→ Texte à lire
————————
En 2005, Livres Hebdo donnait une nouvelle dimension à son palmarès de rentrée créé au milieu des années 1990 afin de permettre aux libraires de juger la production littéraire de l’automne et de faire part de leurs préférences. En faisant appel à l’institut I+C, il fait reposer le palmarès sur une enquête à la méthodologie éprouvée, réalisée auprès de quelque 300 libraires appartenant à différents circuits de vente. Au terme de cette période symbolique de dix ans, de 2005 à 2015, quelles observations peut-on formuler sur le palmarès et son évolution ?

Il faut en premier lieu constater la belle et continue mobilisation des libraires pour communiquer leurs choix. Selon l’institut I+C, qui recueille par téléphone les informations, l’accueil réservé à cette enquête par les interviewés est particulièrement positif et suscite une réelle implication de leur part. Le deuxième niveau de librairie affiche même depuis 2005 une participation de plus en plus active qui témoigne sans doute de l’évolution qualitative de ce circuit.
————————
→ Extrait des données
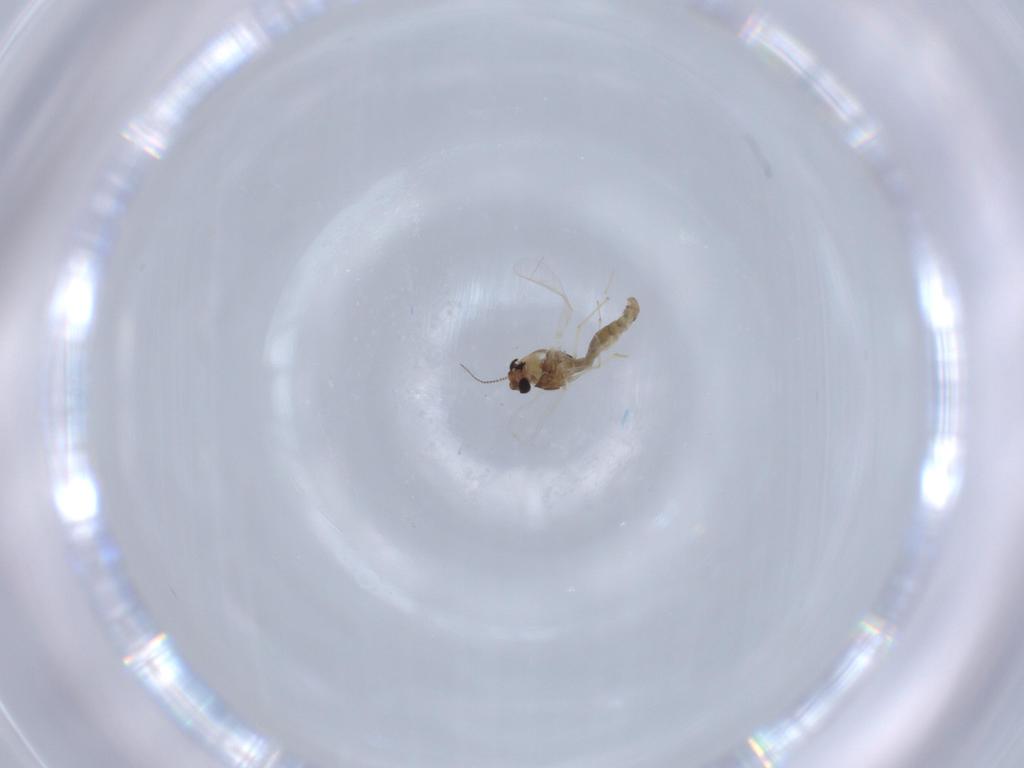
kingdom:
————————
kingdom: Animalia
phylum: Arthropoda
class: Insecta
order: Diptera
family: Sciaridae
————————
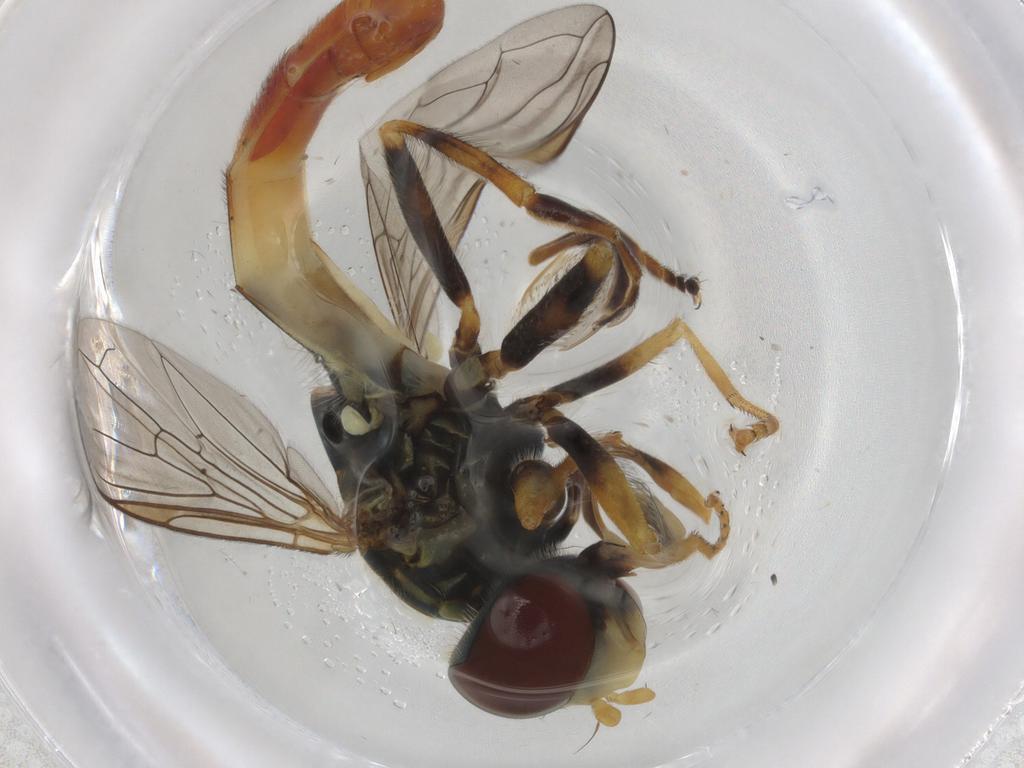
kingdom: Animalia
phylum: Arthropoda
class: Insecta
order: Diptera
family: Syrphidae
————————
→ Consigne
Recopiez sans rien changer le passage du texte sur le palmarès de Livres Hebdo qui commence aux mots « Il faut en premier » et s'arrête après « de ce circuit. ».

→ Travail rendu
Il faut en premier lieu constater la belle et continue mobilisation des libraires pour communiquer leurs choix. Selon l’institut I+C, qui recueille par téléphone les informations, l’accueil réservé à cette enquête par les interviewés est particulièrement positif et suscite une réelle implication de leur part. Le deuxième niveau de librairie affiche même depuis 2005 une participation de plus en plus active qui témoigne sans doute de l’évolution qualitative de ce circuit.